INSTRUÇÃO A |
Segundo o texto sobre a Treyarch, de que ano é o último título do estúdio que não foi Call of Duty?

TRECHO CITADO |
************

Hoje em dia, a Treyarch é exclusivamente conhecida por fazer uma das franquias mais absurdamente massivas de todos os tempos: Call of Duty. É um rolo compressor tão colossal que, quando a Microsoft adquiriu a Activision (a publisher dona dos direitos), o governo dos EUA chegou a realizar audiências para determinar se dar à Microsoft mais o controle de Call of Duty de alguma forma rasgaria o próprio tecido do livre mercado. Não é exagero dizer que milhares, talvez milhões de pessoas tem um videogame em casa apenas pra jogar CoD.
E ano após ano, como um fodendo relógio suiço, a Treyarch cospe outra tolice de bang-bang-tiro-tiro, e se tem algo que você não pode exatamente acusá-los de serem culpados é de originalidade. Claro, alguns títulos são melhores, outros piores, mas no fim do dia, é Call of Duty. As pessoas pagam por Call of Duty e esperam Call of Duty. Não é exatamente física quantica, mas definitivamente é mais um negócio industrializado do que arte.
Eles já fazem isso há tanto tempo (o último título deles que não foi Call of Duty data de 2008 — ou seja, já tem idade para votar agora) que a maioria das pessoas esqueceu completamente que a Treyarch nem sempre foi essa engrenagem corporativa bombeando obedientemente sequências anuais como um cachorrinho bem treinado.
Houve um tempo — acredite ou não — em que a Treyarch era o completo oposto do que é hoje. Um tempo em que eles eram jovens punks, cheios de ambição crua e ideias esquisitas, tentando cavar um lugar em uma indústria que mal sabia o que fazer com esse tipo de criatividade imprudente. Seus projetos eram ousados, experimentais... e, sim, muitas vezes extremamente mal-acabados. Mas isso era parte do charme — a energia caótica e bagunçada de um estúdio que queria ser importante, mesmo que ainda não soubesse bem como.
Draconus: Cult of the Wyrm é uma cápsula do tempo dessa era esquecida. É mais do que apenas um jogo, é um fóssil da fase rebelde da Treyarch, sua última pichação na parede antes de vestir o terno executivo, a última tatuagem antes de apertar o nó da gravata.
Antes dos dias de orçamentos de bilhões de dólares e consultores militares, havia Draconus — um jogo que sonhava com dragões, masmorras e a glória desengonçada de balançar espadas. Um jogo que, em seu coração problemático, cheio de bugs e ambicioso demais, representava a última vez que a Treyarch tentou fazer algo porque queria, não porque o calendário fiscal mandou. Então vamos dar uma olhada mais de perto nessa relíquia esquecida — esse estranho grito meio insano de rebelião artística enterrado sob vinte anos de tiroteio corporativo.
Mas antes de Draconus, a estreia da Treyarch fez algo ainda mais estranho — uma pequena esquisitice problemática conhecida como DIE BY THE SWORD.

************

REGISTROS DE ORIGEM |
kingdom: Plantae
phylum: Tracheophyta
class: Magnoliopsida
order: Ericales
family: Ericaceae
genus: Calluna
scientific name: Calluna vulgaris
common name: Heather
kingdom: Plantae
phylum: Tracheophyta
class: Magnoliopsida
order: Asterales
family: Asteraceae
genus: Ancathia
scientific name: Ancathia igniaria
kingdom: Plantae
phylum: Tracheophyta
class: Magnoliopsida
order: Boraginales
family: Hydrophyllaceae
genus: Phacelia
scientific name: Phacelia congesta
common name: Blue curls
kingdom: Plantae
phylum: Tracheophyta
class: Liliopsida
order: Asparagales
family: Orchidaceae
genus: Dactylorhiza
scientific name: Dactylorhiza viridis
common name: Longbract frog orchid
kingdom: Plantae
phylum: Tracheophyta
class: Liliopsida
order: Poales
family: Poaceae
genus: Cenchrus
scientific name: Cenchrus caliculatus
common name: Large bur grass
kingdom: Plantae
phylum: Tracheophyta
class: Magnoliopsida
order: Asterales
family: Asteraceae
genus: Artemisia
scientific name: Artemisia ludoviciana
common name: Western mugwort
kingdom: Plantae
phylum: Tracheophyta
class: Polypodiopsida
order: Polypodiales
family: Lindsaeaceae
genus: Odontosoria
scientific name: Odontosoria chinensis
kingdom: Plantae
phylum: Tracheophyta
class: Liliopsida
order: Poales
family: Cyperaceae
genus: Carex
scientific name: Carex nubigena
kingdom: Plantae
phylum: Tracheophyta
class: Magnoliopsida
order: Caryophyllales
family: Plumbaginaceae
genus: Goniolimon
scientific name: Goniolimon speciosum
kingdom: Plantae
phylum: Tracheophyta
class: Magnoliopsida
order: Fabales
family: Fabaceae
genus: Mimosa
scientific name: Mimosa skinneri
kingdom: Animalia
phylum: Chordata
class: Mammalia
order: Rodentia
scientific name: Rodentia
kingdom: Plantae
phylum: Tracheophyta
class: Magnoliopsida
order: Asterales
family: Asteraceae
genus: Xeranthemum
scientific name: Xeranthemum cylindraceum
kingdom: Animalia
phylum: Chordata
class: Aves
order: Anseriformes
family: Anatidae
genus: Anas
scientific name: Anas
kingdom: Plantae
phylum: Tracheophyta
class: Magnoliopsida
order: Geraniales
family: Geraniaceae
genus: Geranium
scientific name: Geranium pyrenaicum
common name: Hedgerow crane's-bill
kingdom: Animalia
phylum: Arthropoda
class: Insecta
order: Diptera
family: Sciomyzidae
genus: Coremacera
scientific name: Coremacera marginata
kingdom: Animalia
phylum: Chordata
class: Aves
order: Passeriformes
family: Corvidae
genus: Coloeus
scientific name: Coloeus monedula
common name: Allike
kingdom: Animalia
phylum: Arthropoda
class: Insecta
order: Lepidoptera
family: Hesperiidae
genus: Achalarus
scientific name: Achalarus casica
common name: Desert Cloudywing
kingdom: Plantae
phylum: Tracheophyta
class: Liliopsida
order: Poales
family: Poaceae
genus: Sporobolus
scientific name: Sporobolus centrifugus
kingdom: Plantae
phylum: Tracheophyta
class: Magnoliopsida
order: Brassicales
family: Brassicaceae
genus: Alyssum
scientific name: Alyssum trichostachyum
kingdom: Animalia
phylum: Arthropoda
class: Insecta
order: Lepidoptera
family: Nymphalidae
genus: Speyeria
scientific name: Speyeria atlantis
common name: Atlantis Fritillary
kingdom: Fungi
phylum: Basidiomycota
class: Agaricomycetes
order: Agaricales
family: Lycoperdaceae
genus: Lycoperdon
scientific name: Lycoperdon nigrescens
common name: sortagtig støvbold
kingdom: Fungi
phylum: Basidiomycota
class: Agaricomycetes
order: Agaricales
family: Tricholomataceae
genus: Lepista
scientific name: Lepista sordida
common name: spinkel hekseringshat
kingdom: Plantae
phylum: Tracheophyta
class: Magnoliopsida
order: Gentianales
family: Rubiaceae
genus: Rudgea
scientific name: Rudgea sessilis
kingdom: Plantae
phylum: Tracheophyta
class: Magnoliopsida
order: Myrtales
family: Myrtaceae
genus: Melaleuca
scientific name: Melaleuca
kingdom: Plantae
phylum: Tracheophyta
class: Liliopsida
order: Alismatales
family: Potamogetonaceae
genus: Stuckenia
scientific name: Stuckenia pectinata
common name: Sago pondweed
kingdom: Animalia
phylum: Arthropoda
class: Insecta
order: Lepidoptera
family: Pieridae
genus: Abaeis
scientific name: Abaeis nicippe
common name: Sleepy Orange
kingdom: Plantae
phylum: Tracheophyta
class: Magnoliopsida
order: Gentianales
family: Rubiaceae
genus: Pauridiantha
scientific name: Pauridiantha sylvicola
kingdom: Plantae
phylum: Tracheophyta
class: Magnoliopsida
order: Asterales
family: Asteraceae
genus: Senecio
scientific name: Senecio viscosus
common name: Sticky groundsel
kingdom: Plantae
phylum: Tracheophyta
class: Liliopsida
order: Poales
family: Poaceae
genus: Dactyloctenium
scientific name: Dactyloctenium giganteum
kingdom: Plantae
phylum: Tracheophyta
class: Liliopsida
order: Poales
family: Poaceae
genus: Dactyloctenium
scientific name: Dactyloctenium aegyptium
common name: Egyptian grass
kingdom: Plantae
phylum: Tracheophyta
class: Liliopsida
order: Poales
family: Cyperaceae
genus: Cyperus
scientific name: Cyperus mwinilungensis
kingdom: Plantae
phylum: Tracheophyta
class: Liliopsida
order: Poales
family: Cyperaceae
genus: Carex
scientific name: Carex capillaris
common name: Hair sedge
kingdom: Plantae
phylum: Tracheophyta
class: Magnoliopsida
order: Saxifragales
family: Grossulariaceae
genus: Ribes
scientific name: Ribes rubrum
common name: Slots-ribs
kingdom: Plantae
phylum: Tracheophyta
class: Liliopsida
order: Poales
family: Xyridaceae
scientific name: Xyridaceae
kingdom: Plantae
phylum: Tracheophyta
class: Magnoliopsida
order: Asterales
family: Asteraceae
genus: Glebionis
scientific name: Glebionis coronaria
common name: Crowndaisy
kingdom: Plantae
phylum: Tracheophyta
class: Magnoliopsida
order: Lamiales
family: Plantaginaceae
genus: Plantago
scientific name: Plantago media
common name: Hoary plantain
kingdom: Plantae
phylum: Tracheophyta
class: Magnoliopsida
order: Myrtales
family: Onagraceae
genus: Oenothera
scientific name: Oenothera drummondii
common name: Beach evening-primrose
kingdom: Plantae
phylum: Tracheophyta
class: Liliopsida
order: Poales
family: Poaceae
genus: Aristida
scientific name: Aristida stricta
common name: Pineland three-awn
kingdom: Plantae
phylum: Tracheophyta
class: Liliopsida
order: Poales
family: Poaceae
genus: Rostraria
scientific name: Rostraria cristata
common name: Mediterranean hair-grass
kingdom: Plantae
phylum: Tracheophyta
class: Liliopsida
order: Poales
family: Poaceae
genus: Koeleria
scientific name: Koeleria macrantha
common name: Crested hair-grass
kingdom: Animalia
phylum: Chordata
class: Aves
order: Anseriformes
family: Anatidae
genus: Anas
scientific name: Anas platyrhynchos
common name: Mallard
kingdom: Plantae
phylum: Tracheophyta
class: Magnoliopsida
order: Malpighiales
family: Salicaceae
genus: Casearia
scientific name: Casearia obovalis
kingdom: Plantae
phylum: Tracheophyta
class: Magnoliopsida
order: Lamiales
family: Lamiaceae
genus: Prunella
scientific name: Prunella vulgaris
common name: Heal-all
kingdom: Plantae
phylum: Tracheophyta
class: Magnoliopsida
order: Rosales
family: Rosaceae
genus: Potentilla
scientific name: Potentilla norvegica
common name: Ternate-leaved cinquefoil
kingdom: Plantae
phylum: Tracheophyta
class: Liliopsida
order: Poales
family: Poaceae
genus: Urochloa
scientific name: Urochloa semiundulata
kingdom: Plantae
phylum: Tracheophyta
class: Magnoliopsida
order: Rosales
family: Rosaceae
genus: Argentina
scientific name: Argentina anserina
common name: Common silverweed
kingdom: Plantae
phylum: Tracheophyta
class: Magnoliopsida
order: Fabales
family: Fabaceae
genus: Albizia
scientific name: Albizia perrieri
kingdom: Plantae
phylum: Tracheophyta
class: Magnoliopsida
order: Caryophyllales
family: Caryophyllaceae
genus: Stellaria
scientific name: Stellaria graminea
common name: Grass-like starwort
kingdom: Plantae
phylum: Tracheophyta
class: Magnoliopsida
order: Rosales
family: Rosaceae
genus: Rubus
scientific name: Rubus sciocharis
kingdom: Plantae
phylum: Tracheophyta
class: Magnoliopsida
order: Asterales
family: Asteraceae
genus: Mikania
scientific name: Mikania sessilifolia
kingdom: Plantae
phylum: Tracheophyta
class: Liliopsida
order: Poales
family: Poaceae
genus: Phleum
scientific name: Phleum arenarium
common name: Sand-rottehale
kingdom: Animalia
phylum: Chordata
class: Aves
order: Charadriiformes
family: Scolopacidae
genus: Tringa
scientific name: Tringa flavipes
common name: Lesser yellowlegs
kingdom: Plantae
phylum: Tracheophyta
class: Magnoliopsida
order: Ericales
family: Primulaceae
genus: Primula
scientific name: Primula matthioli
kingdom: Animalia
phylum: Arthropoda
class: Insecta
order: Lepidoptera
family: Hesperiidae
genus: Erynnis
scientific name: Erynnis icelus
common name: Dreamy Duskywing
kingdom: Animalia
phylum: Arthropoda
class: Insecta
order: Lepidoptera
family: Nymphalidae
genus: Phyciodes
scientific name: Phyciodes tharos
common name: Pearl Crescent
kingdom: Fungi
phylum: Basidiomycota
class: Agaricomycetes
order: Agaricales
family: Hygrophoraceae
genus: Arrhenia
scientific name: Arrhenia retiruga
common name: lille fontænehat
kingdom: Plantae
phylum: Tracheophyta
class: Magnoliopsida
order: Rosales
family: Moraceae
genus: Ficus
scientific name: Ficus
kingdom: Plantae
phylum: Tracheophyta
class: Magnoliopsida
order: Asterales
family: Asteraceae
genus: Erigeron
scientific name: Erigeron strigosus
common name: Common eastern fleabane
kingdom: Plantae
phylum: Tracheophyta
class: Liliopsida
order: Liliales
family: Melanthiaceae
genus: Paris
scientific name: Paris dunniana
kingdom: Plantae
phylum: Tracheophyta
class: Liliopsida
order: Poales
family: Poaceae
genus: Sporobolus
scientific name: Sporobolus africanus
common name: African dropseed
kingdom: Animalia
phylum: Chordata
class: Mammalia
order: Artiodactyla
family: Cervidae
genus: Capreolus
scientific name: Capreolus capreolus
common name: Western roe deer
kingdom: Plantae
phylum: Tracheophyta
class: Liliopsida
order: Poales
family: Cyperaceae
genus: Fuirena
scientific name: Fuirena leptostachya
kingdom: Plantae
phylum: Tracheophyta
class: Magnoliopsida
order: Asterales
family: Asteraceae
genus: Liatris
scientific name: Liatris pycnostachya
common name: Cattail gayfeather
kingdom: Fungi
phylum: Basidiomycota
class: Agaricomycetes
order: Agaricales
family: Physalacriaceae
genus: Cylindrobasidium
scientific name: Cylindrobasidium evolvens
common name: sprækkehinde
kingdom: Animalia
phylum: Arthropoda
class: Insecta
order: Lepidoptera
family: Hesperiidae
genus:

************

INSTRUÇÃO B |
Organize como tabela Markdown, com as colunas "Nº" e "Linha", as linhas dos registros a partir do início deles até a linha que contém "scientific name: Dactylorhiza viridis", incluindo as duas extremidades e omitindo as linhas em branco.

RESPOSTA CORRETA A |
De 2008.

RESPOSTA CORRETA B |
| Nº | Linha |
|---|---|
| 1 | kingdom: Plantae |
| 2 | phylum: Tracheophyta |
| 3 | class: Magnoliopsida |
| 4 | order: Ericales |
| 5 | family: Ericaceae |
| 6 | genus: Calluna |
| 7 | scientific name: Calluna vulgaris |
| 8 | common name: Heather |
| 9 | kingdom: Plantae |
| 10 | phylum: Tracheophyta |
| 11 | class: Magnoliopsida |
| 12 | order: Asterales |
| 13 | family: Asteraceae |
| 14 | genus: Ancathia |
| 15 | scientific name: Ancathia igniaria |
| 16 | kingdom: Plantae |
| 17 | phylum: Tracheophyta |
| 18 | class: Magnoliopsida |
| 19 | order: Boraginales |
| 20 | family: Hydrophyllaceae |
| 21 | genus: Phacelia |
| 22 | scientific name: Phacelia congesta |
| 23 | common name: Blue curls |
| 24 | kingdom: Plantae |
| 25 | phylum: Tracheophyta |
| 26 | class: Liliopsida |
| 27 | order: Asparagales |
| 28 | family: Orchidaceae |
| 29 | genus: Dactylorhiza |
| 30 | scientific name: Dactylorhiza viridis |